THE CHALLENGE: Look around your space. What do you see? Is it a sewing machine? Bicycle? Camping gear? Weights? Tools? What do you use so often that it rarely gets put away, if ever? This is a good indicator of where to plot yourself on your goals and priorities map. Does your “furniture” align with what you truly long for most? Maybe it is time to trade your recliner for an “easel.”

Digging for Cables

In most situations, I’m a quiet guy. Somehow my dad nicknamed me “chatterbox” as child. The safety of my own home is probably the only time I lived up to such a name.

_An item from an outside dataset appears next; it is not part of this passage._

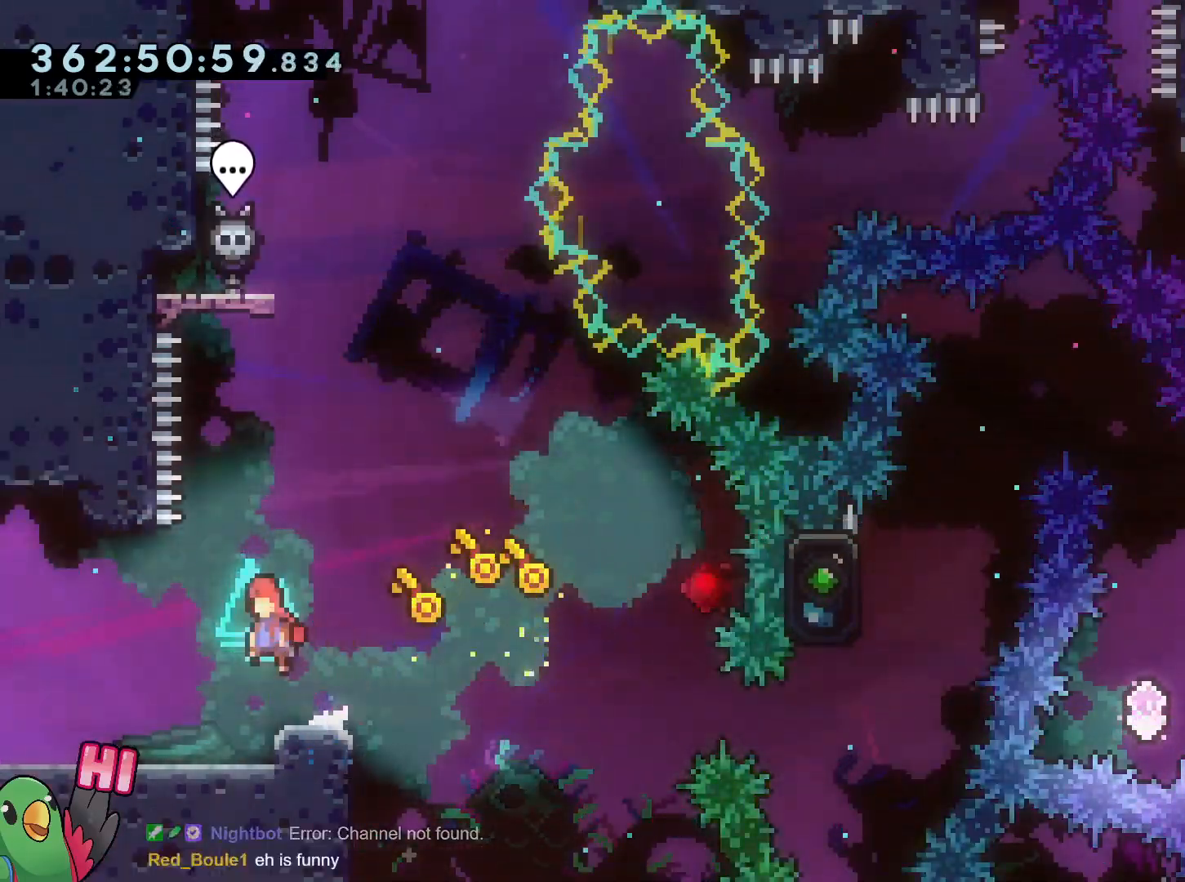
{"buttons": [], "left_stick": "down-right", "right_stick": "center", "events": [[83, "left_stick", "down-right"], [100, "Y", "down"], [217, "Y", "up"], [283, "B", "down"], [367, "B", "up"]]}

To this day I still hear people around me say, “watch out for the quiet ones, once they snap they’ll kill you.” Can’t say I’ve ever lived up to that.

In part however, I think there is some truth to the idea that the quiet folks tend to have a little more “clack” to their thunder, a little more “cold calculation” as words erupt like lava from a once stagnant volcano.

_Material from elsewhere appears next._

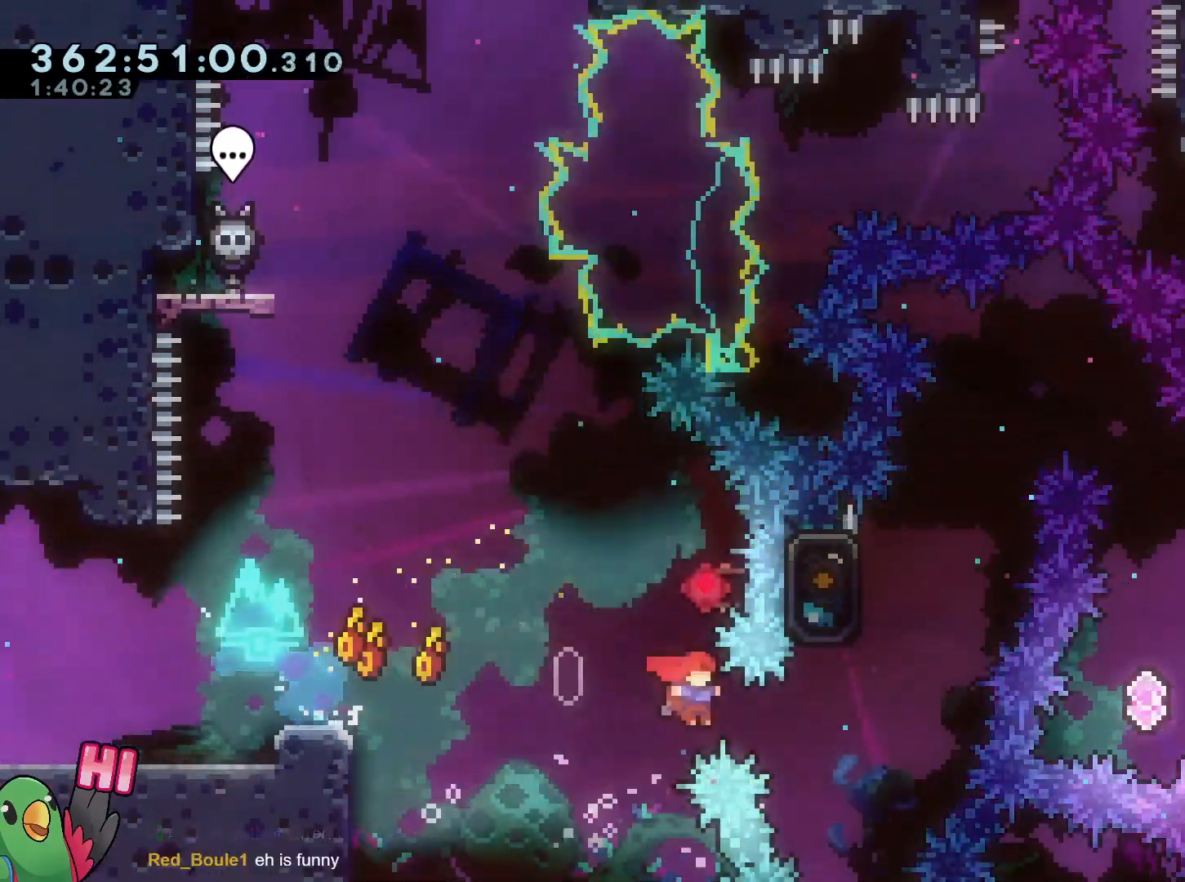
{"buttons": ["B", "R2"], "left_stick": "center", "right_stick": "center"}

But it’s not just the quiet ones we need to be wary of. I think we ALL have an underground cable that if split will electrocute whomever dared to grasp the shovel.

I’m saddened with how quickly people go digging for cables. They long for contention and discord as if severed relationships were the rule and not the exception. They speak truth with no restrain, intent to hurt, intent to cause damage.

THE CHALLENGE: Brutal honesty (even if a skewed opinion) is often the shovel that will get you zapped. Brutal honesty has merit, but lacks sustainability. In dealing with those around you, look for the signs posted “warning, underground cable.” Stay away, dig somewhere else. Every personality has some territory that can be explored freely. Use tact. Use love.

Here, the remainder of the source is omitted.